In May, the Senate passed the Holding Foreign Companies Accountable Act, which would amend SOX to impose certain requirements on a public company that is audited by a registered public accounting firm with a branch or office located in a foreign jurisdiction that the PCAOB is “unable to inspect or investigate completely because of a position taken by an authority in the foreign jurisdiction.” And, as previously discussed, Nasdaq has also proposed rule changes aimed at addressing the same issue. (See this PubCo post.) A number of key players are speaking up to endorse these actions.
Under the proposed federal legislation, after three years of non-inspections, the company’s securities can be barred from being traded on a national securities exchange, over the counter or through any other method within the jurisdiction of the SEC. (See this PubCo post.) As reported by Bloomberg, SEC Chair Jay Clayton on Tuesday signaled that he supported the legislation, viewing it as “a very sensible way to approach a problem that’s been around for a while….This is a problem that I believe needs to be addressed and I hope it can be.”

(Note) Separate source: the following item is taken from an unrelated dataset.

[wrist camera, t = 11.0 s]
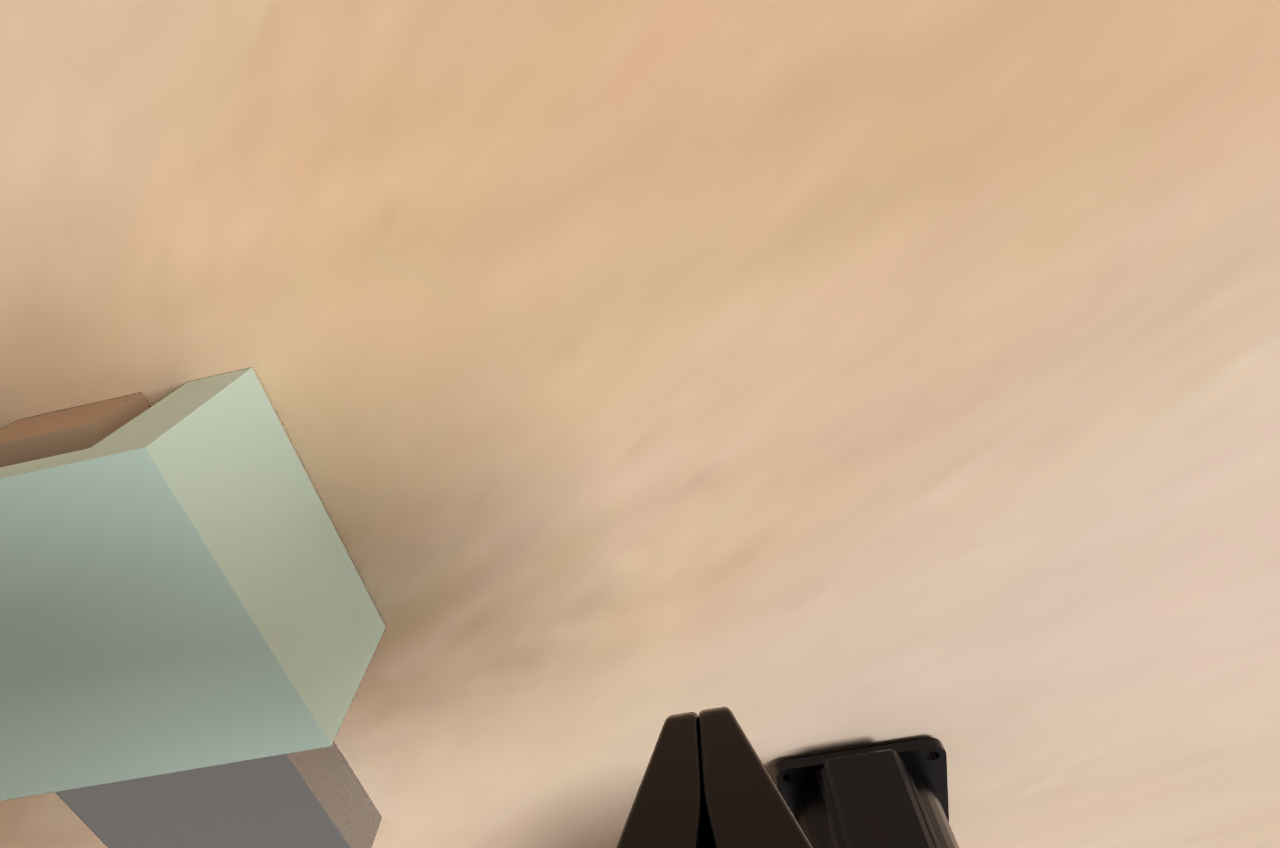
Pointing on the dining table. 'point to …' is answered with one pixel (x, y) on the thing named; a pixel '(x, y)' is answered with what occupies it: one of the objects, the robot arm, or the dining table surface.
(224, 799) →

In Clayton’s view, prohibitions on PCAOB audit inspections “creates an ‘unlevel playing field’ for investors. ‘I’m not a guy who wants to take precipitous, hit the nail on the head with a hammer tomorrow, but I like the way they’ve approached [the legislation.] There’s a period of time to come into compliance and if you don’t then it’s time to take measures beyond just disclosure.’” The SEC would be required to adopt implementing regulations if the bill were passed by the House and signed into law.
And Reuters reports that the CEO of Nasdaq advocated at a conference yesterday that regulators need to “address transparency and accounting issues at companies based in foreign jurisdictions that are looking to go public through the U.S. markets….‘The broader issue though is this issue of disclosure and PCAOB oversight of the audit firms and I think that’s an issue for the SEC to address.’”
The article notes that Nasdaq has recently proposed new rules, which “include greater scrutiny of the audit firms of overseas companies it lists, [which] will help Nasdaq ensure those firms meet its standards.” The SEC has now posted Nasdaq’s proposal to apply additional and more stringent criteria to an applicant or listed company based on the qualifications of the company’s auditor. (See this PubCo post. The other two related Nasdaq proposals discussed in the post appear to have been resubmitted to the SEC, presumably with some modifications, but are not yet posted on the SEC’s website. Update: these two proposals have just been filed on the SEC website.) The Administration appears to be viewing Nasdaq’s proposal favorably. Secretary of State Mike Pompeo commented that “American investors should not be subjected to hidden and undue risks associated with companies that do not abide by the same rules as U.S. firms….Nasdaq’s action should serve as a model for other exchanges in the United States, and around the world….I applaud Nasdaq for requiring auditing firms to ensure all listed companies comply with international reporting and inspection standards.”